| > Instead, when a PoC is done everybody involved needs to understand the implications. > Politics eat technnological semantics for breakfast though. I see where you are coming from, but I have to disagree. I am not debating semantics, but reality. A prototype will always have limitations. That is the definition of a prototype. I understand in reality sometimes it is worth to push through (startup), and sometime it is not needed but it is demanded. I am not starry-eyed, but it is useful to know what the reality is before one tries to bend it or adapt to it. If you want, Nature/laws of physics eats politics for breakfast :) Aligning incentives in this case could mean making the developer have a stake in the outcome (bonus), have competent people and clear deliverables, and bonuses for products that work well/convert. Not just for speed or busyness. Basically you are assuming a sort of feudal relationship between someone handing arbitrary deadlines and (whatever you must do) and someone in charge of implementing it having no say in anything, and obeying blindly.
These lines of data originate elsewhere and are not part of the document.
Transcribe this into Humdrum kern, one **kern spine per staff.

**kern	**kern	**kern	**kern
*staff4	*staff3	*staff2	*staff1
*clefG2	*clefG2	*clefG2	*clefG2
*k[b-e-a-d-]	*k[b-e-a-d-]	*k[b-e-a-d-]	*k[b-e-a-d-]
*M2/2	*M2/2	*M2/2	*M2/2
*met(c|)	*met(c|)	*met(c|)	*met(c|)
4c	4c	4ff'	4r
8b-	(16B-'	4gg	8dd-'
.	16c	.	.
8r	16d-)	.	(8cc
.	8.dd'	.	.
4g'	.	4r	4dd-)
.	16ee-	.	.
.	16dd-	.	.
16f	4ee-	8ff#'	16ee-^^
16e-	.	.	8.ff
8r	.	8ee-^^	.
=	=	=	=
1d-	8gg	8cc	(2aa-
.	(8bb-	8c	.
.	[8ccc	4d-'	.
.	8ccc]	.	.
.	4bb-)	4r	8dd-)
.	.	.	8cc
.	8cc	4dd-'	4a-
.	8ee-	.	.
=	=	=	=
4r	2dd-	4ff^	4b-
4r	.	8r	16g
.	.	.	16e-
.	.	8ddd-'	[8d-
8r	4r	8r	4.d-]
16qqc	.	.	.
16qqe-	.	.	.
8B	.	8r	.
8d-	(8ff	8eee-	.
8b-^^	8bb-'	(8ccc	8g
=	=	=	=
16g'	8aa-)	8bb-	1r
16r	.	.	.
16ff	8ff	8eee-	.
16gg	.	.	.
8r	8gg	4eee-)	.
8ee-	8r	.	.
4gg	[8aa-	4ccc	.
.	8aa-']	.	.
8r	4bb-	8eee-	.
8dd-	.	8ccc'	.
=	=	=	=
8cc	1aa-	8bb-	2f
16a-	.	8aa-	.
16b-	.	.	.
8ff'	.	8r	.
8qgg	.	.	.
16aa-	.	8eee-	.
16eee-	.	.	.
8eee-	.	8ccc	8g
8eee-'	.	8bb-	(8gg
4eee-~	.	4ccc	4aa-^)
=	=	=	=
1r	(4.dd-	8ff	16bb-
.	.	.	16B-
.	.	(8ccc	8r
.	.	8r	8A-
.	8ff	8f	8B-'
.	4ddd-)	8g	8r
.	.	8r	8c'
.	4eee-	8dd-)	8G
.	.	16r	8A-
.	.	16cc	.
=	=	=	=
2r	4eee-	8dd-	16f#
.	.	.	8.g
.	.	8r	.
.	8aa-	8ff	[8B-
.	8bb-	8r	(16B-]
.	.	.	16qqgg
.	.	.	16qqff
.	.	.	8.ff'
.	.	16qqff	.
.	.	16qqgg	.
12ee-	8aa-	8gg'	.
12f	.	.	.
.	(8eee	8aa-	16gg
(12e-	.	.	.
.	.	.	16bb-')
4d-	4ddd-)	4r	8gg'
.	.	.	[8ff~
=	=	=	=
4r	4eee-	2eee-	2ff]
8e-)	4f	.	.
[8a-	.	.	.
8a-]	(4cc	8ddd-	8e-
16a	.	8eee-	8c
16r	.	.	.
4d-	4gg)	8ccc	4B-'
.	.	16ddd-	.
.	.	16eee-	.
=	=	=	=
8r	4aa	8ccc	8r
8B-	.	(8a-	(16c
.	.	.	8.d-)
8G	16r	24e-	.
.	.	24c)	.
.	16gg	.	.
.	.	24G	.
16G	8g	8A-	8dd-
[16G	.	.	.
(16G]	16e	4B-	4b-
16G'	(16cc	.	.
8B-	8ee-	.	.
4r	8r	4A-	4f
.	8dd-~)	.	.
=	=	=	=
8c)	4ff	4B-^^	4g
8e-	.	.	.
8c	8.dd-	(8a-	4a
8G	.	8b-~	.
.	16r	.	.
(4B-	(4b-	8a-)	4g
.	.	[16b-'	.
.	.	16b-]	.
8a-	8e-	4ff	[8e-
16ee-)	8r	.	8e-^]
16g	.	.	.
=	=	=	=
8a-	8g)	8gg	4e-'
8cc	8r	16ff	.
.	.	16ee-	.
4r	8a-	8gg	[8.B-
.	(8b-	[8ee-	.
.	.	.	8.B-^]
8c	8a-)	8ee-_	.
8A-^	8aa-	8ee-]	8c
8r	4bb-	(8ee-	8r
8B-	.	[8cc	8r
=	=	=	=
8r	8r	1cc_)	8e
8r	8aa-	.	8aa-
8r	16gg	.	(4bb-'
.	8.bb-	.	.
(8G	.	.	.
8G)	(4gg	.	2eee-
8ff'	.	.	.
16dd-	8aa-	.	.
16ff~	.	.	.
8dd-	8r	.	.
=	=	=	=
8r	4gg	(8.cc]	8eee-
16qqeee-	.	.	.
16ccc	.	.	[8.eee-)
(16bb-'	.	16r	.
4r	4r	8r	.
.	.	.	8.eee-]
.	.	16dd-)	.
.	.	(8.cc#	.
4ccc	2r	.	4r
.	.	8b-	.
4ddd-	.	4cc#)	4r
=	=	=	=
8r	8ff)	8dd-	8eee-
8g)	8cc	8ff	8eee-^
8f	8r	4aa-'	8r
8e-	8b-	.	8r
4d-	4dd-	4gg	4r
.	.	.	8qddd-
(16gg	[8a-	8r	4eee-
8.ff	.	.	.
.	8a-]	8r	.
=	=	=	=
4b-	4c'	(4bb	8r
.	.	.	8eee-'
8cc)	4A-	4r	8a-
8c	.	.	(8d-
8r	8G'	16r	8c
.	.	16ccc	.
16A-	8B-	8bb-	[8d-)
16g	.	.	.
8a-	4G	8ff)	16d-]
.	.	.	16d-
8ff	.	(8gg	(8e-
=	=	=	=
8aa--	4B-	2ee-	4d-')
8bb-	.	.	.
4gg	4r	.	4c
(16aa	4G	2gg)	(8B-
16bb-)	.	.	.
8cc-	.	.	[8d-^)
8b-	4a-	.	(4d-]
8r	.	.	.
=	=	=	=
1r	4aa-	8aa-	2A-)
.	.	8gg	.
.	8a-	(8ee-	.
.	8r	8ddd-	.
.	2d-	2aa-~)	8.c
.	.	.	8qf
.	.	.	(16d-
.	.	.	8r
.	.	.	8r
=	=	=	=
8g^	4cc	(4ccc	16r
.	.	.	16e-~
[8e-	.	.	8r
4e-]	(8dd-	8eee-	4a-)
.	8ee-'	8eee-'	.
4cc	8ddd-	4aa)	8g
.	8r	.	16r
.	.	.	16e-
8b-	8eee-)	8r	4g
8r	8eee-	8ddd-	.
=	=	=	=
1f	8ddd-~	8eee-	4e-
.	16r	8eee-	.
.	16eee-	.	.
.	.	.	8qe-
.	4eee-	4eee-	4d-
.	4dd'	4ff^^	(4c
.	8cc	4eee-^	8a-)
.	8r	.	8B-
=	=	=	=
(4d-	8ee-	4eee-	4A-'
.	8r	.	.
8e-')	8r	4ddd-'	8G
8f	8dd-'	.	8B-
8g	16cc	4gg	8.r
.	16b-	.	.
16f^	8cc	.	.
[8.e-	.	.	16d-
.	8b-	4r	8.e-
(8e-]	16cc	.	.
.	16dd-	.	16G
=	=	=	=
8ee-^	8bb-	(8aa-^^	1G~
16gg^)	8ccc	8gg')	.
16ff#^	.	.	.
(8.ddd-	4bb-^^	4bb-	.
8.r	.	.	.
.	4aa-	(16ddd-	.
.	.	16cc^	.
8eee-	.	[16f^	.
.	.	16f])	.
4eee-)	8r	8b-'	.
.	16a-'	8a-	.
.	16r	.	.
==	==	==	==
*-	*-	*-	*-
That is not how the best engineering is done. Places exist (I have worked in some of them) where people can be professional, and a lot still gets done at the end of the day, even more than with the stick and harsh words approach. A certain amount of back and forth is healthy and can produce much better outcomes for the company. |
It would be that politics eats tech, but culture eats politics.
And strengthening your PoCs is a predictable cultural consequence of any organisation where leadership forces PoCs in production.
For leadership to align incentives is to prevent engineers from suffering the consequences of PoCs pushed to production. What you described may work in some situations.
> A certain amount of back and forth is healthy and can produce much better outcomes for the company.
The reaction I described is a kind of back and forth, if a bit conflictual. However, it's leadership's responsibility to ensure that communication happens in a non-conflictual way.